Directions:
Please summarize the notes on Schur's Lemma below in two sentences.

------ Text shown

1 Representation theory of finite groups 1.3 Example: dihedral groups 1.5 Maschke’s theorem and complete reducibility

1.4 Schur’s Lemma

We move on to more theoretical considerations. Let $G$ be a group.

Theorem 1.32.

Let $V$ and $W$ be two irreducible finite-dimensional complex representations of $G$ . Let $T:V\to W$ be a $G$ -homomorphism. Then

1.

Either $T$ is an isomorphism or $T=0$ .
2.

If $V=W,$ then

$T=\lambda\mathrm{id}_{V}$

for some scalar $\lambda\in\mathbb{C}$ .
3.

More generally,

$\dim\operatorname{Hom}_{G}(V,W)=\begin{cases}1&\text{ if $V\cong W$}\\ 0&\text{ otherwise}.\end{cases}$

Proof.

Part (1) follows directly from Lemma 1.24: suppose that $T$ is nonzero. Then $\ker(T)\neq V$ and $\operatorname{im}(T)\neq\{0\}$ . Since $V$ and $W$ are irreducible, we must have $\ker(T)=0$ and $\operatorname{im}(T)=V$ .

For (2), we can find an eigenvalue $\lambda$ of the endomorphism $T$ — here we are using that $V$ is a finite-dimensional complex vector space. Then $T-\lambda\mathrm{id}_{V}$ is also a $G$ -homomorphism with non-zero kernel. Since $V$ is irreducible, by part (1) we must have $T-\lambda\mathrm{id}_{V}=0$ . Therefore $T=\lambda\mathrm{id}_{V}$ .

For (3), by part (1) we have $\dim\operatorname{Hom}_{G}(V,W)=0$ if they are not isomorphic. So assume that they are isomorphic, so that there is an isomorphism $S:V\rightarrow W$ . If $T:V\to W$ is a $G$ -homomorphism, then $S^{-1}\circ T:V\to V$ is also a $G$ -homomorphism. By (2), $S^{-1}\circ T=\lambda\mathrm{id}_{V}$ for some $\lambda,$ so $T=\lambda S$ . We have shown that $\operatorname{Hom}_{G}(V,W)$ is one-dimensional, spanned by $S$ . ∎

As a corollary we obtain

Theorem 1.33.

Let $G$ be an abelian group. Then every finite-dimensional irreducible complex representation of $G$ is one-dimensional.

Proof.

Let $(\rho,V)$ be an irreducible representation. For $h\in G,$ set $T_{h}=\rho(h)\in\operatorname{GL}(V)$ . Then $T_{h}$ is actually a $G$ -homomorphism $V\rightarrow V$ : this is because it commutes with $\rho(g)$ for all $g\in G$ . Indeed,

T_{h}\rho(g)=\rho(h)\rho(g)=\rho(hg)=\rho(gh)=\rho(g)\rho(h)=\rho(g)T_{h}.

------------
------ Dataset extract

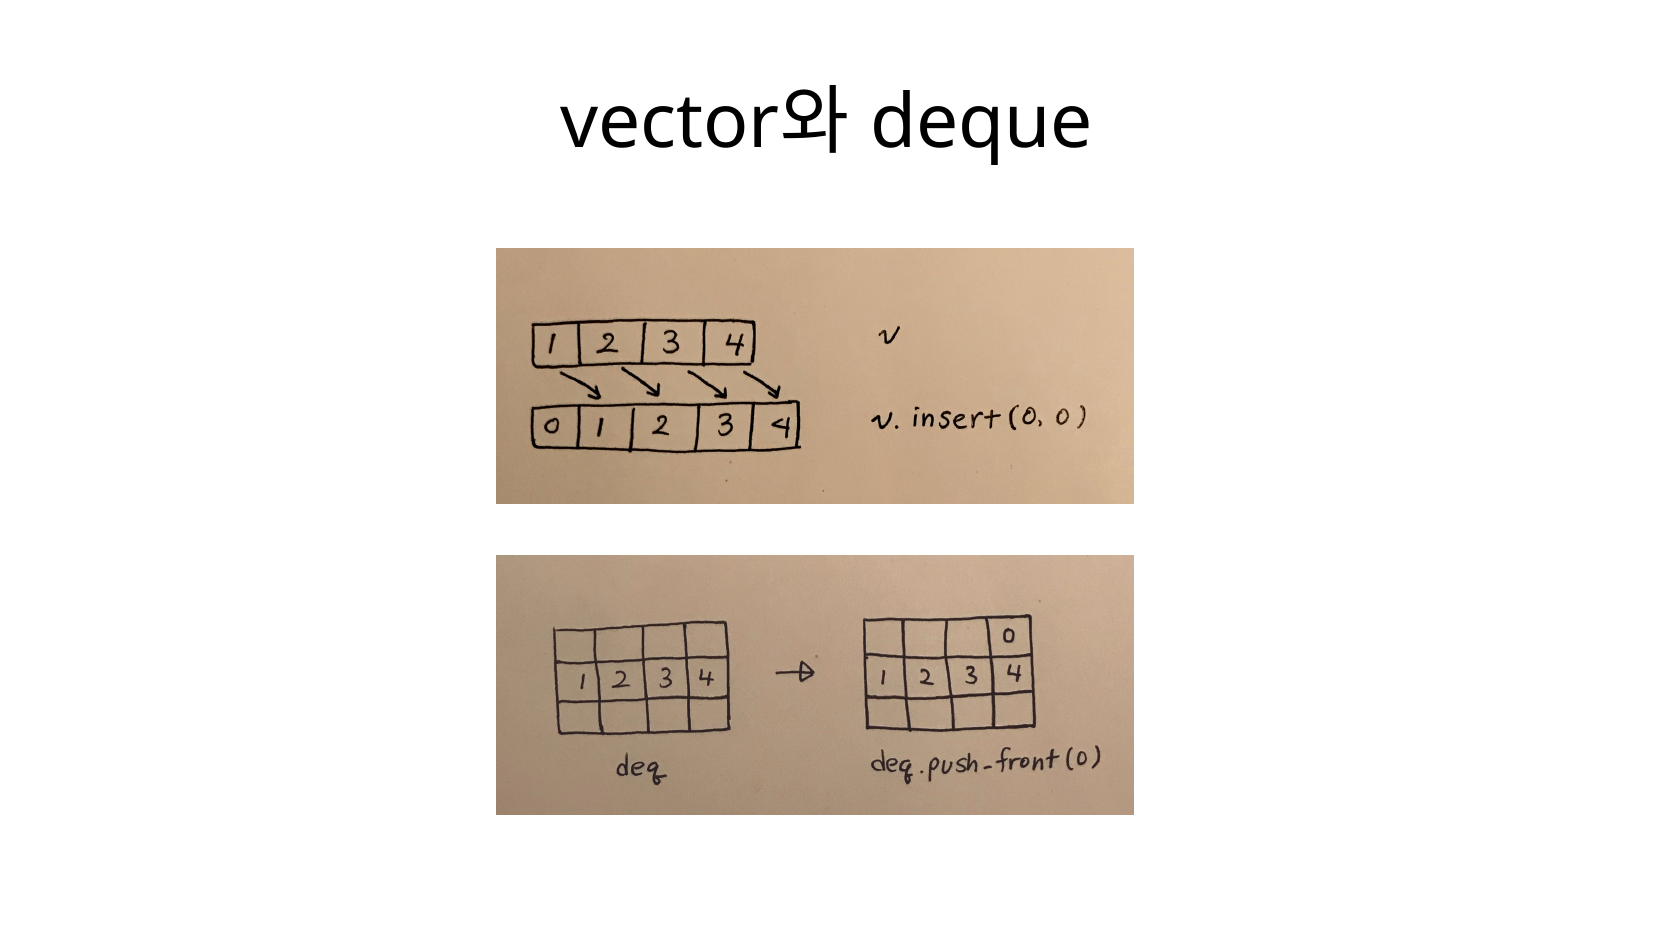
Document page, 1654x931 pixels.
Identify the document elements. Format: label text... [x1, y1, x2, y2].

------------

Result for this exercise:
For two irreducible finite-dimensional complex representations of a group G, Schur's Lemma states that a G-homomorphism between them is either an isomorphism or zero, and it is a scalar multiple of the identity when the two representations are the same. It follows that the space of such homomorphisms has dimension 1 when the representations are isomorphic and 0 otherwise, and as a corollary every finite-dimensional irreducible complex representation of an abelian group is one-dimensional.